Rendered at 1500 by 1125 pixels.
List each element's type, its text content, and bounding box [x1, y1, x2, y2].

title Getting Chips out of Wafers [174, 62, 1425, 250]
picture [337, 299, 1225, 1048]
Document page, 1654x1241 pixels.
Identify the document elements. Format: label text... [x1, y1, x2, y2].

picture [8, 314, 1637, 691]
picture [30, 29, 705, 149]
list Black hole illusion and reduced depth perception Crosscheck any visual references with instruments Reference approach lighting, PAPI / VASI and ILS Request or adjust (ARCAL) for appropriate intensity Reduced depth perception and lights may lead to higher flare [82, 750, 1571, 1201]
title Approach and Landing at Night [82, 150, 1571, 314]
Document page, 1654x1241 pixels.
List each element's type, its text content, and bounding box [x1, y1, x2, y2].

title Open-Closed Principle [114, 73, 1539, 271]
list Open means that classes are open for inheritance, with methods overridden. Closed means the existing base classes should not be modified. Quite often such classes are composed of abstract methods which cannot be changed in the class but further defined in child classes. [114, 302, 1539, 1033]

◇ ◇ ◇ ◇

◆ WHAT THE EXERCISE ASKS: Could you copy out the entire listing above word for word, every line included?

◆ OUTPUT FOR THIS EXERCISE:
Rendered at 1500 by 1125 pixels.
List each element's type, its text content, and bounding box [x1, y1, x2, y2].

title Getting Chips out of Wafers [174, 62, 1425, 250]
picture [337, 299, 1225, 1048]
Document page, 1654x1241 pixels.
Identify the document elements. Format: label text... [x1, y1, x2, y2].

picture [8, 314, 1637, 691]
picture [30, 29, 705, 149]
list Black hole illusion and reduced depth perception Crosscheck any visual references with instruments Reference approach lighting, PAPI / VASI and ILS Request or adjust (ARCAL) for appropriate intensity Reduced depth perception and lights may lead to higher flare [82, 750, 1571, 1201]
title Approach and Landing at Night [82, 150, 1571, 314]
Document page, 1654x1241 pixels.
List each element's type, its text content, and bounding box [x1, y1, x2, y2].

title Open-Closed Principle [114, 73, 1539, 271]
list Open means that classes are open for inheritance, with methods overridden. Closed means the existing base classes should not be modified. Quite often such classes are composed of abstract methods which cannot be changed in the class but further defined in child classes. [114, 302, 1539, 1033]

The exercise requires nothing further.